第69章 偽り
先日知り合ったばかりのチカゲさん。
つい先ほど初めて顔を合わせたチカゲさんのお母さん。
"みわちゃんよね?"
勿論、私にとってはこれが全くの初対面であるわけで……。
「久しぶり、みわちゃん。元気してた?」
「えっと……あの……」
「何年ぶりかな……ああ、でも元気そうで良かった」
チカゲさんのお母さんの目には薄っすらと涙が溜まり、鼻が赤く染まっている。
何年ぶりか、というくらいだから私が幼い時にでも会った事があるんだろうか。
全く記憶にない事から考えると、記憶に残らない程幼い頃に出会ったか、記憶が曖昧になってしまった時期に出会ったか……。
「……みわちゃん?」
「あの……失礼な事をお伺いするのですが……私の事、ご存じなのでしょうか?」
本当にこれ以上無いほど失礼な質問だ。
相手を怒らせてしまう事を覚悟する。
「え……?」
眉をひそめて不思議そうにそう聞き返されて、心臓がドクドクと脈打つ。
涼太と繋がれ、少しずつ体温を取り戻していた指先がまた冷えていくのを感じた。
チカゲさんのお母さんは、涼太や笠松先輩の様子をチラチラと伺っている。
「ふたりきりになれる部屋に行きましょうか」
「あ、俺……僕、帰ります。
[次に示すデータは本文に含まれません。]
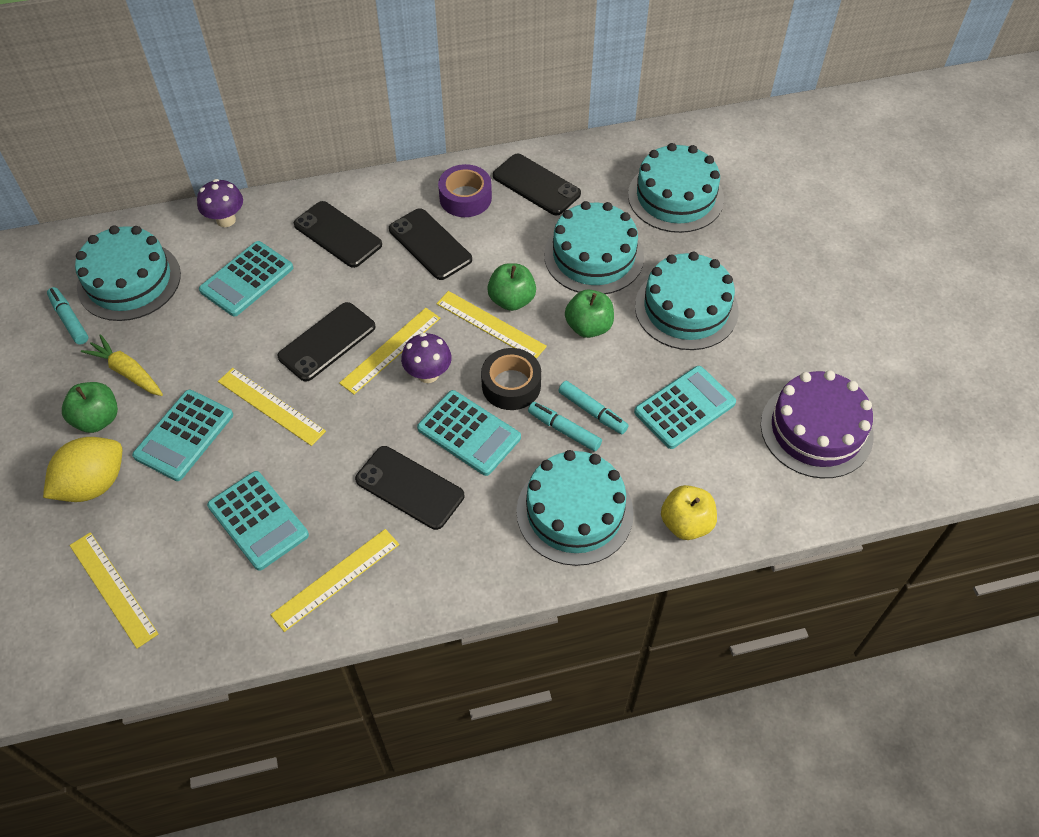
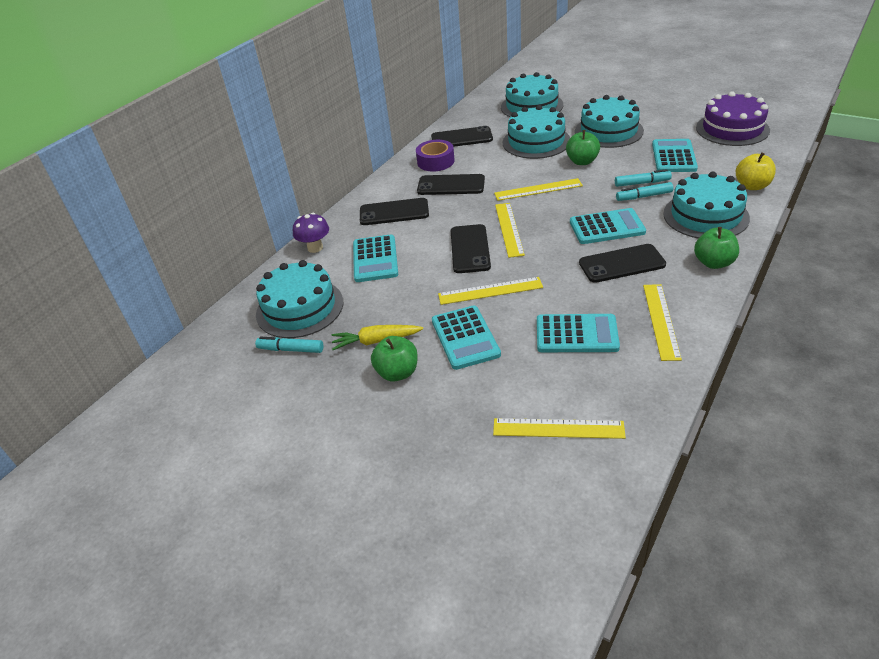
camera: 40 degrees left, 15 degrees down
yellow lemon [43,437,122,502] -> none
purple mushroom [401,333,452,383] -> none
black tape [481,348,541,410] -> none
green apple [487,263,536,311] -> green apple moved to [694,227,739,269]

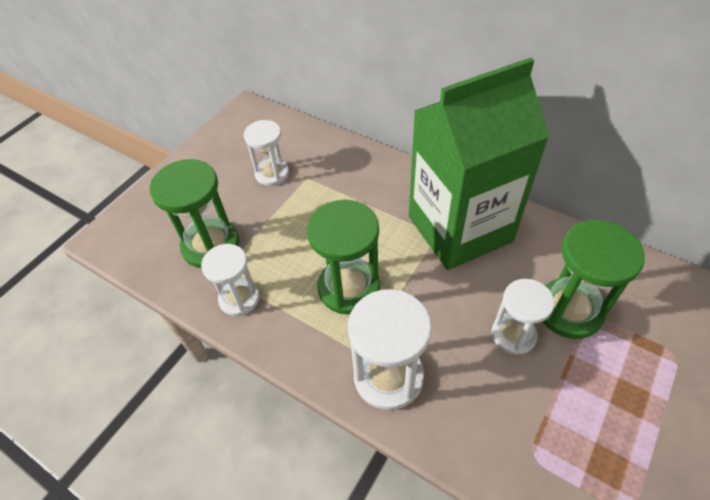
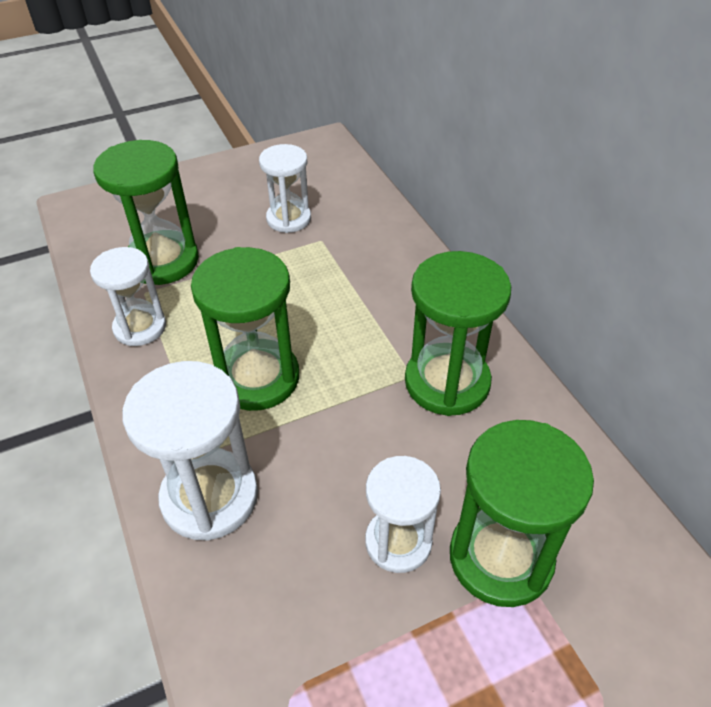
camera: 30 degrees right, 5 degrees down
green carton [409,57,550,270] -> green hourglass [405,251,511,416]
ご馳走様でした」
笠松先輩はそう言って、カップをソーサーに乗せて席を立った。
「黄瀬、神崎、今日は悪かったな。
礼はまた改めてするからよ」
「す、すみません笠松先輩」
「お邪魔しました」
スポーツマンらしくぺこりとお辞儀をした先輩は、リビングを出て行った。
「笠松さん、良さそうな子じゃない」
ウフフと言いながらチカゲさんのお母さんはどこからかブランケットを持ってきて、ソファで寝ているチカゲさんに掛けてあげていた。
「じゃあみわさん、こっちに……」
「……はい」
涼太と繋がれていた手がするりと離れて、途端に心細くなる。
「あの、嫌じゃなければ……涼太も……」
最後まで言い終わる前に、涼太は優しく微笑んで立ち上がってくれた。